Are these the words of a man governed solely by lust? I think not.
As for Heloise, although in those later letters she emphasizes the sacrificial nature of her love for Abelard, she clearly is no shrinking violet in the “lost love letters.” Indeed, more than once she threatens to end the relationship, but he pulls her back in.
You spent about two and a half years researching this novel. Writers of historical fiction will vary on how much of the story and its details they want to historically accurate. What are your thoughts on this?
I try to tell whatever story I’m telling with strict adherence to the known facts and as faithfully to the era — its culture, mores, values, etc. — as I can be without having been there. However, I also recognize that history is its own form of fiction. What we once thought to be the case, such as that Abelard seduced and abandoned Heloise and never really loved her, historians often discover, with time, to be only partially factual, or not factual at all. My main interest is in getting inside the skins of my characters, and in portraying them in all their glorious complexity and ambivalence. The facts of their lives serve, therefore, as markers or even as props. For instance, in my first novel, THE JEWEL OF MEDINA, I gave Muhammad’s youngest wife, A’isha — the protagonist — a sword. Some balked at this, saying there was no evidence that she’d ever used one. Of course, women did use swords in the early Muslim community. A woman with a sword saved Muhammad’s life on the battlefield! But for me, the sword served as a symbol of A’isha’s own power.
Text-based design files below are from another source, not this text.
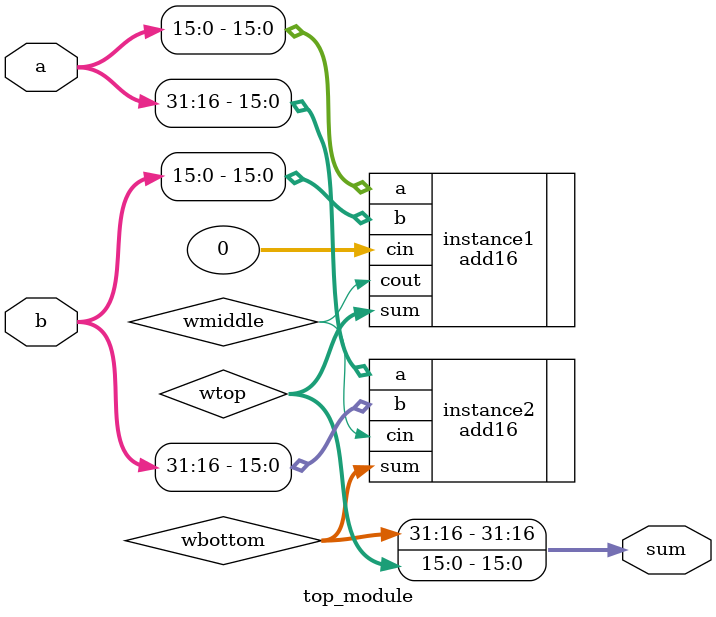
<source format=v>
module top_module(
    input [31:0] a,
    input [31:0] b,
    output [31:0] sum
);
    wire[15:0] wtop;
    wire[31:16] wbottom;
    wire wmiddle;
    add16 instance1 (.a(a[15:0]),.b(b[15:0]),.sum(wtop),.cin(0),.cout(wmiddle));
    add16 instance2 (.a(a[31:16]),.b(b[31:16]),.sum(wbottom),.cin(wmiddle));
    assign sum[15:0]=wtop;
    assign sum[31:16]=wbottom;

endmodule
</source>
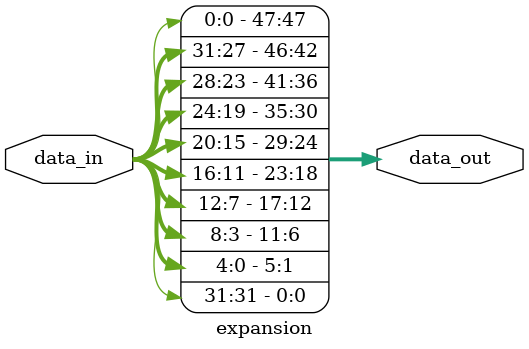
<source format=sv>

module expansion
(
	input wire [31:0] data_in,
	output wire [47:0] data_out
);

assign data_out = {
			data_in[0],  data_in[31:28], data_in[27],
			data_in[28], data_in[27:24], data_in[23],
			data_in[24], data_in[23:20], data_in[19],
			data_in[20], data_in[19:16], data_in[15],
			data_in[16], data_in[15:12], data_in[11],
			data_in[12], data_in[11:8],  data_in[7],
			data_in[8],  data_in[7:4],   data_in[3],
			data_in[4],  data_in[3:0],   data_in[31]
		  };	
 
endmodule

</source>
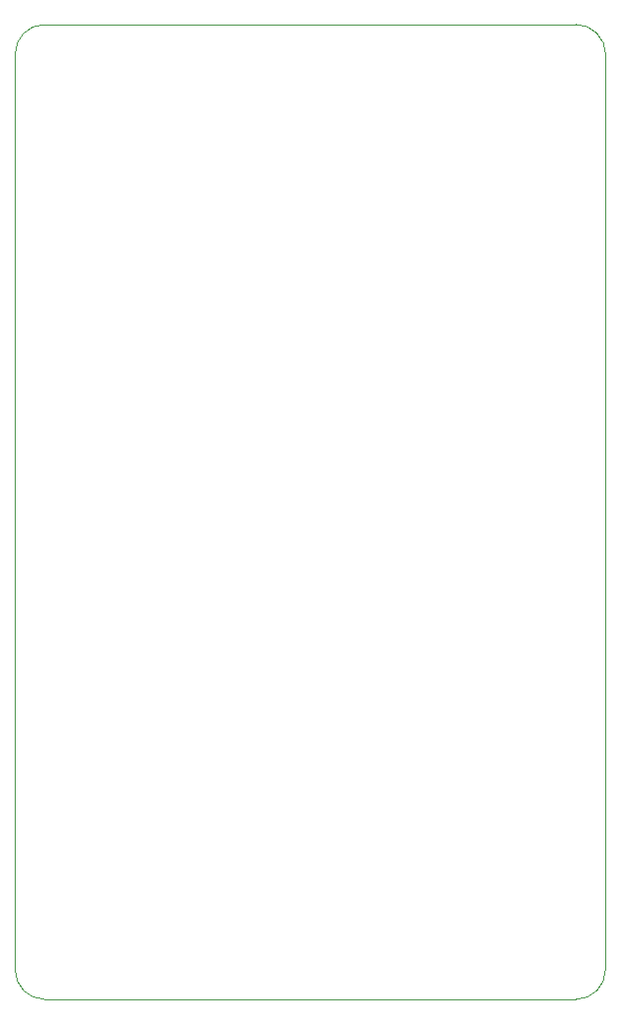
<source format=gbr>
G04 #@! TF.GenerationSoftware,KiCad,Pcbnew,5.1.6-c6e7f7d~86~ubuntu18.04.1*
G04 #@! TF.CreationDate,2020-06-01T06:43:38-04:00*
G04 #@! TF.ProjectId,f405_breakout,66343035-5f62-4726-9561-6b6f75742e6b,rev?*
G04 #@! TF.SameCoordinates,Original*
G04 #@! TF.FileFunction,Profile,NP*
%FSLAX46Y46*%
G04 Gerber Fmt 4.6, Leading zero omitted, Abs format (unit mm)*
G04 Created by KiCad (PCBNEW 5.1.6-c6e7f7d~86~ubuntu18.04.1) date 2020-06-01 06:43:38*
%MOMM*%
%LPD*%
G01*
G04 APERTURE LIST*
G04 #@! TA.AperFunction,Profile*
%ADD10C,0.050000*%
G04 #@! TD*
G04 APERTURE END LIST*
D10*
X152400000Y-132080000D02*
G75*
G02*
X149860000Y-134620000I-2540000J0D01*
G01*
X104140000Y-134620000D02*
G75*
G02*
X101600000Y-132080000I0J2540000D01*
G01*
X149860000Y-50800000D02*
G75*
G02*
X152400000Y-53340000I0J-2540000D01*
G01*
X101600000Y-53340000D02*
G75*
G02*
X104140000Y-50800000I2540000J0D01*
G01*
X149860000Y-50800000D02*
X104140000Y-50800000D01*
X152400000Y-132080000D02*
X152400000Y-53340000D01*
X104140000Y-134620000D02*
X149860000Y-134620000D01*
X101600000Y-53340000D02*
X101600000Y-132080000D01*
M02*

</source>
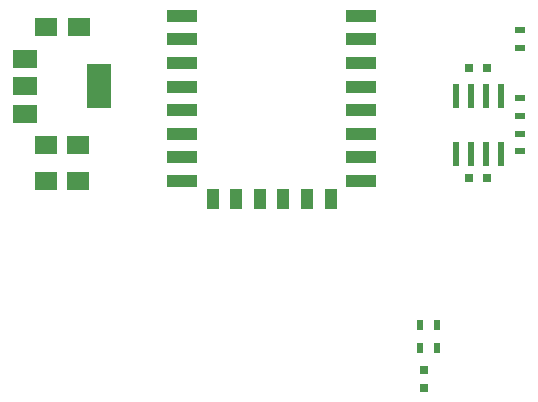
<source format=gbr>
G04 #@! TF.GenerationSoftware,KiCad,Pcbnew,6.0.0-rc1-unknown-59b0f55~66~ubuntu18.04.1*
G04 #@! TF.CreationDate,2018-12-02T19:59:02+01:00
G04 #@! TF.ProjectId,RoomUnit,526f6f6d-556e-4697-942e-6b696361645f,rev?*
G04 #@! TF.SameCoordinates,Original*
G04 #@! TF.FileFunction,Paste,Bot*
G04 #@! TF.FilePolarity,Positive*
%FSLAX46Y46*%
G04 Gerber Fmt 4.6, Leading zero omitted, Abs format (unit mm)*
G04 Created by KiCad (PCBNEW 6.0.0-rc1-unknown-59b0f55~66~ubuntu18.04.1) date So 02 Dez 2018 19:59:02 CET*
%MOMM*%
%LPD*%
G01*
G04 APERTURE LIST*
%ADD10R,0.600000X2.000000*%
%ADD11R,2.500000X1.000000*%
%ADD12R,1.000000X1.800000*%
%ADD13R,2.000000X3.800000*%
%ADD14R,2.000000X1.500000*%
%ADD15R,0.900000X0.500000*%
%ADD16R,0.500000X0.900000*%
%ADD17R,0.800000X0.750000*%
%ADD18R,0.750000X0.800000*%
%ADD19R,1.950000X1.500000*%
G04 APERTURE END LIST*
D10*
G04 #@! TO.C,U3*
X166865000Y-93700000D03*
X169405000Y-88800000D03*
X168135000Y-88800000D03*
X166865000Y-88800000D03*
X165595000Y-88800000D03*
X165595000Y-93700000D03*
X168135000Y-93700000D03*
X169405000Y-93700000D03*
G04 #@! TD*
D11*
G04 #@! TO.C,U2*
X157600000Y-82000000D03*
X157600000Y-84000000D03*
X157600000Y-86000000D03*
X157600000Y-88000000D03*
X157600000Y-90000000D03*
X157600000Y-92000000D03*
X157600000Y-94000000D03*
X157600000Y-96000000D03*
D12*
X155000000Y-97500000D03*
X153000000Y-97500000D03*
X151000000Y-97500000D03*
X149000000Y-97500000D03*
X147000000Y-97500000D03*
X145000000Y-97500000D03*
D11*
X142400000Y-96000000D03*
X142400000Y-94000000D03*
X142400000Y-92000000D03*
X142400000Y-90000000D03*
X142400000Y-88000000D03*
X142400000Y-86000000D03*
X142400000Y-84000000D03*
X142400000Y-82000000D03*
G04 #@! TD*
D13*
G04 #@! TO.C,U1*
X135389484Y-87992592D03*
D14*
X129089484Y-87992592D03*
X129089484Y-85692592D03*
X129089484Y-90292592D03*
G04 #@! TD*
D15*
G04 #@! TO.C,R11*
X171000000Y-90500000D03*
X171000000Y-89000000D03*
G04 #@! TD*
G04 #@! TO.C,R10*
X171000000Y-84750000D03*
X171000000Y-83250000D03*
G04 #@! TD*
G04 #@! TO.C,R4*
X171000000Y-93500000D03*
X171000000Y-92000000D03*
G04 #@! TD*
D16*
G04 #@! TO.C,R2*
X164029842Y-110149748D03*
X162529842Y-110149748D03*
G04 #@! TD*
G04 #@! TO.C,R1*
X162529842Y-108149748D03*
X164029842Y-108149748D03*
G04 #@! TD*
D17*
G04 #@! TO.C,C7*
X168250000Y-86400000D03*
X166750000Y-86400000D03*
G04 #@! TD*
G04 #@! TO.C,C6*
X166750000Y-95750000D03*
X168250000Y-95750000D03*
G04 #@! TD*
D18*
G04 #@! TO.C,C5*
X162879842Y-113499748D03*
X162879842Y-111999748D03*
G04 #@! TD*
D19*
G04 #@! TO.C,C4*
X133614484Y-95992592D03*
X130864484Y-95992592D03*
G04 #@! TD*
G04 #@! TO.C,C3*
X133614484Y-92992592D03*
X130864484Y-92992592D03*
G04 #@! TD*
G04 #@! TO.C,C1*
X130931793Y-82992592D03*
X133681793Y-82992592D03*
G04 #@! TD*
M02*

</source>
Many historical novelists take this question very seriously, it’s true. At one Historical Novel Society conference, I attended two discrete panels discussing how historically accurate historical fiction should be. I understand that many of my readers are very knowledgable about history, and would be distracted by anachronisms or blatant alterations in history, so I adhere very closely to what we know — my primary goal is to immerse the reader, so I don’t want to pull him or her out of the dream-state that is reading great fiction. But whatever other authors choose to do is up to them. Someone wrote to me, “You could have put A’isha on the moon!” That’s true — it’s my book, after all. I don’t care much for rules, however, so wouldn’t castigate anyone else for his or her storytelling choices.
Some of your previous novels are have focused on strong female characters. In this novel you are writing about both a strong male and a strong female character and their romance. Did this change challenge the way you write?
Writing authentically about love is, I think, the most challenging feat of all. Capturing love in a net of words is like trying to grasp a rainbow with our hands. Writing about the love of a brilliant woman for an arrogant, complicated man so that the reader not only understands why Heloise loved Abelard but also experiences her feelings was certainly the most difficult task I’ve set for myself as an author thus far. I hope I’ve done it well.